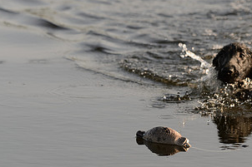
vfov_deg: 3.2
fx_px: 2959
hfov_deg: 4.9
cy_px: 135
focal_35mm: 423
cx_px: 192
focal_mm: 220
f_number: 6.3
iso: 800
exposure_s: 1/1600
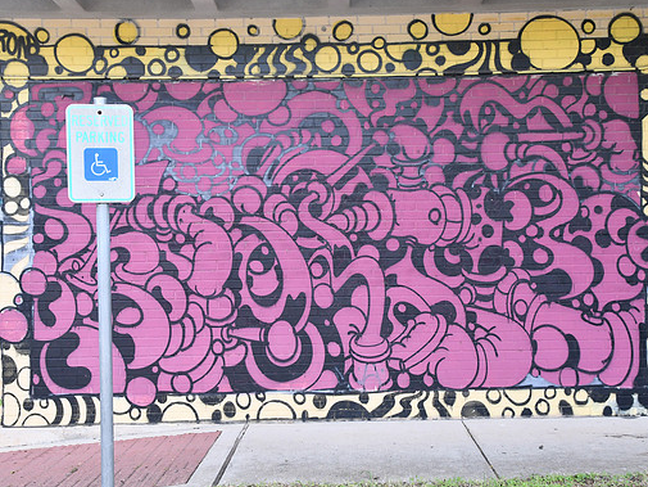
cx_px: 352
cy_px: 241
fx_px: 992
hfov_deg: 36.1
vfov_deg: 27.5
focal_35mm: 53
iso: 800
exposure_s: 1/160
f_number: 10
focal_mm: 32
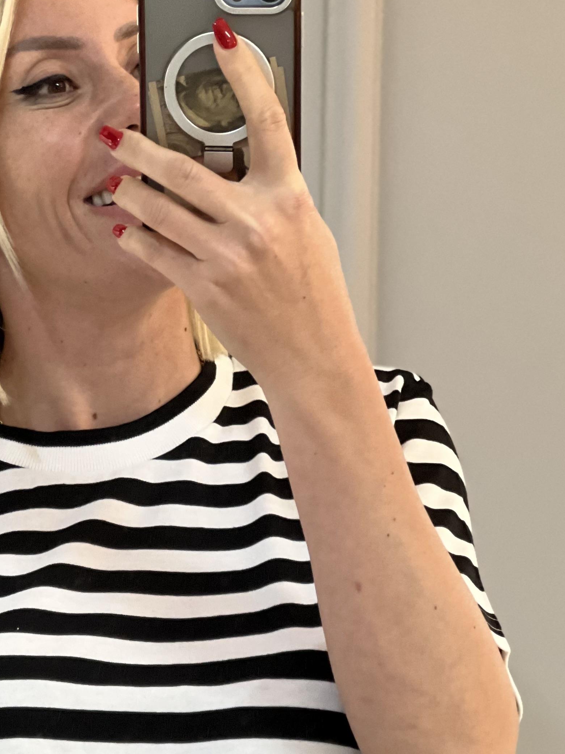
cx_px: 102
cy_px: 598
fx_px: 3243
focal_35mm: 149
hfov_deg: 9.9
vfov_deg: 13.2
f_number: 2.8
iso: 250
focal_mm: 9
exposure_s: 1/33
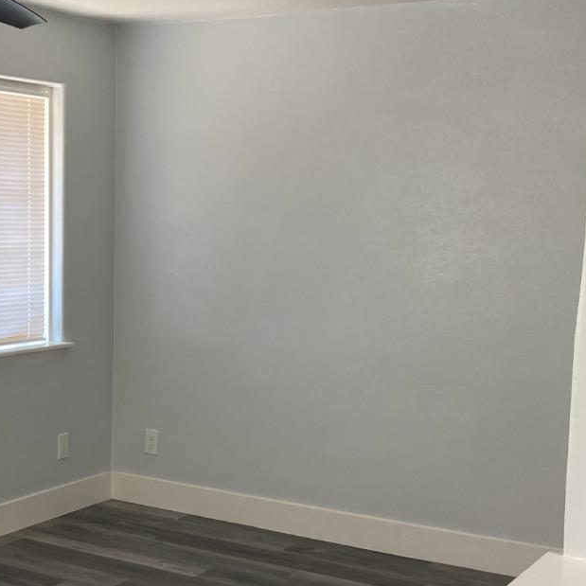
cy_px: 377
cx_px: 78
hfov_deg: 27.7
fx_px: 1149
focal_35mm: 60
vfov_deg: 28.5
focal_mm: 3.99
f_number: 1.8
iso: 100
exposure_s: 1/60
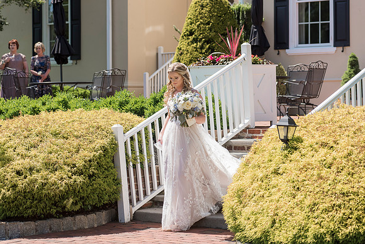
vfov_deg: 13.7
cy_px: 122
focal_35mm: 100
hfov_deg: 20.4
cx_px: 182
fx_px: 1014
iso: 400
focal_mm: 100
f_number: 4.5
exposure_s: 1/2000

..........

Only the pictures should be left out; write out everything else in the records exactly.

▶ _Answer to the problem_
vfov_deg: 3.2
fx_px: 2959
hfov_deg: 4.9
cy_px: 135
focal_35mm: 423
cx_px: 192
focal_mm: 220
f_number: 6.3
iso: 800
exposure_s: 1/1600
cx_px: 352
cy_px: 241
fx_px: 992
hfov_deg: 36.1
vfov_deg: 27.5
focal_35mm: 53
iso: 800
exposure_s: 1/160
f_number: 10
focal_mm: 32
cx_px: 102
cy_px: 598
fx_px: 3243
focal_35mm: 149
hfov_deg: 9.9
vfov_deg: 13.2
f_number: 2.8
iso: 250
focal_mm: 9
exposure_s: 1/33
cy_px: 377
cx_px: 78
hfov_deg: 27.7
fx_px: 1149
focal_35mm: 60
vfov_deg: 28.5
focal_mm: 3.99
f_number: 1.8
iso: 100
exposure_s: 1/60
vfov_deg: 13.7
cy_px: 122
focal_35mm: 100
hfov_deg: 20.4
cx_px: 182
fx_px: 1014
iso: 400
focal_mm: 100
f_number: 4.5
exposure_s: 1/2000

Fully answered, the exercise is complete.